Recuerden que a la lectura de la Escritura debe acompañar la oración para
que se realice el diálogo de Dios con el hombre, pues 'a Dios hablamos
cuando oramos, a Dios escuchamos cuando leemos sus palabras'" (DV 25a).

El Concilio nos sugiere de esta forma que hay momentos privilegiados para leer la
Biblia, como son de una forma especial los actos del culto en la liturgia y más
especialmente en la celebración eucarística. Y eso no sólo porque la Escritura
también naciera en gran parte al calor de la meditación y de la celebración del
culto judío, primero, y de la fracción del pan, después, y de esta manera nos
situemos en el mismo marco en que nació y podamos estar más en sintonía con
ella para comprenderla mejor. Sino también porque en la liturgia celebramos
sacramentalmente el "memorial" (actualización) de las gestas del pueblo de Dios,
recitamos sus símbolos y repetimos las más bellas plegarias, ya clásicas, sacadas
de la Biblia, como son el "Miserere", "De profundis", "Sanctus', "Magnificat",
"Benedictus", o el "Señor, yo no soy digno", el "Padre nuestro", el "Ave María" y
el "Gloria"... Y así también, al igual que en la originaria revelación con que Dios
inspiró la Biblia, con signos y palabras, los signos sacramentales nos explican las
palabras y las palabras proclaman y realizan el misterio de los signos (cfDV 2).
Pero sobre todo en la celebración de la Eucaristía, se brinda a los fieles, de forma
insuperable, el doble banquete de la Palabra y del Cuerpo de Cristo:

"La Iglesia siempre ha venerado la sagrada Escritura, como lo ha hecho con


el Cuerpo de Cristo, pues sobre todo en la sagrada liturgia, nunca ha cesado
de tomar y repartir a sus fieles el pan de la vida que ofrece la mesa de la
Palabra de Dios y del Cuerpo de Cristo" (DV 21).
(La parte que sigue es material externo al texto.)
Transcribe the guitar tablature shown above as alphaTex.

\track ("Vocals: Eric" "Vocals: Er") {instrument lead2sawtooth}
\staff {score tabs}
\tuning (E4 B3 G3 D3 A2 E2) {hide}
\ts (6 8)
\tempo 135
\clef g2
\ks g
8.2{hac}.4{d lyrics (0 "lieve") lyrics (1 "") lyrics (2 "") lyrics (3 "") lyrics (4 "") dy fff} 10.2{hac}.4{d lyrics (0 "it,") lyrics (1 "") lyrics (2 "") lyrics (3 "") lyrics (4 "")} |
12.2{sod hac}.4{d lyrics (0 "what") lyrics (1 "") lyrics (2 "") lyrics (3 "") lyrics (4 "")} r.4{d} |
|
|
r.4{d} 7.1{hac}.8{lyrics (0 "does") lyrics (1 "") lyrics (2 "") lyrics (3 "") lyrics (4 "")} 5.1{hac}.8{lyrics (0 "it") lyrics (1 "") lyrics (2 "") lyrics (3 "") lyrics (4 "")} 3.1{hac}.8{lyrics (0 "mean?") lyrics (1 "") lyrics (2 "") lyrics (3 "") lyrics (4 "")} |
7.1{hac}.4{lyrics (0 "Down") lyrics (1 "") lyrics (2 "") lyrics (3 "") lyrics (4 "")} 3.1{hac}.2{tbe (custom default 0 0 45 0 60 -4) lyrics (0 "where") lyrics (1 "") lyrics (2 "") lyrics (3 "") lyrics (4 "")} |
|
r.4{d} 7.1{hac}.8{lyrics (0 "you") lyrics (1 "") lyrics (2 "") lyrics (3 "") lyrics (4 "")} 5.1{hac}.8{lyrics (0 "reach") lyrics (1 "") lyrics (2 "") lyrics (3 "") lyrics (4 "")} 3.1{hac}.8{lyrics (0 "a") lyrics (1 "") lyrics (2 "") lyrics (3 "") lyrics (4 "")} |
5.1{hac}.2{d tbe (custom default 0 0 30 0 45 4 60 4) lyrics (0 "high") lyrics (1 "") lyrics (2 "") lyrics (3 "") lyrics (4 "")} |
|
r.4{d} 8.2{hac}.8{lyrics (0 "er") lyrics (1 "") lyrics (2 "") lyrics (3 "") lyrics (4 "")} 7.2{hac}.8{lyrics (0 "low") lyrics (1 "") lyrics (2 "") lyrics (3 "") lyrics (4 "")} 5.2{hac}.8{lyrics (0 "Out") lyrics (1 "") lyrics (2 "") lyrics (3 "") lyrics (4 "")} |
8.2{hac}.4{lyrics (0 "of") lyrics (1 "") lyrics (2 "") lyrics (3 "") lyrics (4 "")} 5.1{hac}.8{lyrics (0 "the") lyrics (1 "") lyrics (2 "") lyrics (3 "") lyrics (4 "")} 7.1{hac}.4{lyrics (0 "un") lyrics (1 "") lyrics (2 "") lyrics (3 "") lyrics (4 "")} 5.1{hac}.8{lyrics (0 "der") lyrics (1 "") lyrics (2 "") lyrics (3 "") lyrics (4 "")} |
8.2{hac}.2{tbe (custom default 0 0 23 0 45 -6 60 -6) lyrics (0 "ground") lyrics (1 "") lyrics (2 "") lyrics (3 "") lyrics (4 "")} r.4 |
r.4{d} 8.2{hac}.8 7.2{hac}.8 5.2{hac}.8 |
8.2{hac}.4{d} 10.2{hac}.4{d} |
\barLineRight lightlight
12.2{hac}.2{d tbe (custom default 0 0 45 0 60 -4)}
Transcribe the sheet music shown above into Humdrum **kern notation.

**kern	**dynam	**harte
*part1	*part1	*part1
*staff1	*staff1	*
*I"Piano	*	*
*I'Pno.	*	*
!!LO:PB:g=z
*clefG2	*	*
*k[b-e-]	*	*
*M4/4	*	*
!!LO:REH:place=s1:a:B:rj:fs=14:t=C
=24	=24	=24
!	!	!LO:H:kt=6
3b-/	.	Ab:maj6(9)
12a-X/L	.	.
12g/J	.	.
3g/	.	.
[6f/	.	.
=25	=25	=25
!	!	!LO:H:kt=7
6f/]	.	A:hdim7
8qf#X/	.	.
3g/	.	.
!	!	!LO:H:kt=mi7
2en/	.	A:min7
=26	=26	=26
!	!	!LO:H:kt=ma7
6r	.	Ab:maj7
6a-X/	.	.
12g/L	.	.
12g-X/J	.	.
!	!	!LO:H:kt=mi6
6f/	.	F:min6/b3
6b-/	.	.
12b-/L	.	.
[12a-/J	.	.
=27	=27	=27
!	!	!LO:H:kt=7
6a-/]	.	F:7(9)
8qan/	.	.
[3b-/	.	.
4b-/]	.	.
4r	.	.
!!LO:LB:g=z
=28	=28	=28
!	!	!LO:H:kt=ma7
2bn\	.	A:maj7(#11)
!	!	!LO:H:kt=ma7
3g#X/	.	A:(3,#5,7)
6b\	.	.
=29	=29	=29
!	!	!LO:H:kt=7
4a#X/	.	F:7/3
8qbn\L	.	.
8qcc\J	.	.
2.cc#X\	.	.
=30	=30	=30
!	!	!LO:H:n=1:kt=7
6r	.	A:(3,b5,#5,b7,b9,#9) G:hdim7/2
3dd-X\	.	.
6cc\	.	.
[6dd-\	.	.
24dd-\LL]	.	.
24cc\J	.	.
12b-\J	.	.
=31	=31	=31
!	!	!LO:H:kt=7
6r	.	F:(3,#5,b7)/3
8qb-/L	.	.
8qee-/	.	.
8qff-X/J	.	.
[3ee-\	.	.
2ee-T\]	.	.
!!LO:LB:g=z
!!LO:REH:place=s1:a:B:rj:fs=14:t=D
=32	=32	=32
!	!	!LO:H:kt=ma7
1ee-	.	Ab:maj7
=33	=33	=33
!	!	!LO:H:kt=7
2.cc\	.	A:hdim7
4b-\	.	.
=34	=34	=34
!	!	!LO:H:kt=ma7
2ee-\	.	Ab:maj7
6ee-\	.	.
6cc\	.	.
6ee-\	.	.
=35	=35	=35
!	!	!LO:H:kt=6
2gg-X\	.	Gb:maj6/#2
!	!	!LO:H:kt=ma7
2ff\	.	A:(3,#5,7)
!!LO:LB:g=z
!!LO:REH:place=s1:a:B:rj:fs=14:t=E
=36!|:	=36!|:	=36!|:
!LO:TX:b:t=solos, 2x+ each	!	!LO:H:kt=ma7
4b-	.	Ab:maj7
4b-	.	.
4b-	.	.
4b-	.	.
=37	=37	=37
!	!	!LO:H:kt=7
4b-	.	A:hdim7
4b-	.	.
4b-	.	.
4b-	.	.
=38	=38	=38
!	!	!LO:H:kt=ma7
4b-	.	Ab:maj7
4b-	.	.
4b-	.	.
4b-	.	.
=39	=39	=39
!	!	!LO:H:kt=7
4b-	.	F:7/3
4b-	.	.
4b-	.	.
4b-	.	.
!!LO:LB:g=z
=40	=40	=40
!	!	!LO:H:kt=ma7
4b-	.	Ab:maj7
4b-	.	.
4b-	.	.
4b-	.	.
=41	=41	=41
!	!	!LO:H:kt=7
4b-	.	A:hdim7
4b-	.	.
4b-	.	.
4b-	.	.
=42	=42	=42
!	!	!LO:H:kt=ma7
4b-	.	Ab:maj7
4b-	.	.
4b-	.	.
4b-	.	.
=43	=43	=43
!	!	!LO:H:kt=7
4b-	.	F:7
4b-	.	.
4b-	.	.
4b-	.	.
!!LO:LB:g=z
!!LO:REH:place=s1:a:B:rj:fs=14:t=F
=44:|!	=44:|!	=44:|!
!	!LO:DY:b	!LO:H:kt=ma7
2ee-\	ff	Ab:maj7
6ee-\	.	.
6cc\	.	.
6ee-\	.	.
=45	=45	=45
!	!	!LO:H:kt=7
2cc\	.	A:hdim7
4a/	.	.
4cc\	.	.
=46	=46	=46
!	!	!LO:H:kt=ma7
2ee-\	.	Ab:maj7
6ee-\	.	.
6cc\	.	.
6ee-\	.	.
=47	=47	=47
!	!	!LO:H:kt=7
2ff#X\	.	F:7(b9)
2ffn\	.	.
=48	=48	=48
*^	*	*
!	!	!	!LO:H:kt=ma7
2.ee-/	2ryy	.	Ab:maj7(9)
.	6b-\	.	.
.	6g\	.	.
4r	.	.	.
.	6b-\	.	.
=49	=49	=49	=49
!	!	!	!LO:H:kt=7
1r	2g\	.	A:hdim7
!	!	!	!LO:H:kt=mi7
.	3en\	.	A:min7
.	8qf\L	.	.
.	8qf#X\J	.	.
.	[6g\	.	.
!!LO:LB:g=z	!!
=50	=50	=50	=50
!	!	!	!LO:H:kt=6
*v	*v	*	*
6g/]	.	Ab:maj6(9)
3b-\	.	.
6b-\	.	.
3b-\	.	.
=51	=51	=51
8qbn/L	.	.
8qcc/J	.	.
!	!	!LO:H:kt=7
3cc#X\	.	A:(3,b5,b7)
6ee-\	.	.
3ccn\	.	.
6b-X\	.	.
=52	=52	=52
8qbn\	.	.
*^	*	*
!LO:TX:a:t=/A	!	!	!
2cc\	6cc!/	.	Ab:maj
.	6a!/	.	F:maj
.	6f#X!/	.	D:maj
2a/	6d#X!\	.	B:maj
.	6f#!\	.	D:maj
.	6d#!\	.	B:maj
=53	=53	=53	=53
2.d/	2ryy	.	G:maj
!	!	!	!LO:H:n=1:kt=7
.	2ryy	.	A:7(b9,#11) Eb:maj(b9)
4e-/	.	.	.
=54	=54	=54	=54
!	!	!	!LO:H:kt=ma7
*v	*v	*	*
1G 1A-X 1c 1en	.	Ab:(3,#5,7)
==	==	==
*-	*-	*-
Podríamos extendemos en explicar otros muchos momentos especiales en los que


la fe cristiana puede buscar luz y fuerza en la lectura bíblica, tanto cuando se lee
en grupos, comunitariamente, como de una manera muy personal en la oración
privada... Sólo queremos subrayar esos momentos especiales de una comunidad
o de una persona, cuando el dolor, la angustia, la desilusión, la pequeñez, el odio
o la infelicidad nos embargan. Es entonces cuando debemos recurrir al Libro
santo para encontrar allí (vgr. en Job, en algunos Salmos, en los relatos de la
pasión de Jesús o en el Apocalipsis) la luz y la fuerza necesaria para caminar
decididos por este valle de lágrimas. Haremos bien en acudir a la Palabra de Dios
"como a lámpara que luce en lugar oscuro, hasta que despunte el día y se levante
en nuestros corazones el lucero de la mañana" (2Pd 1,19).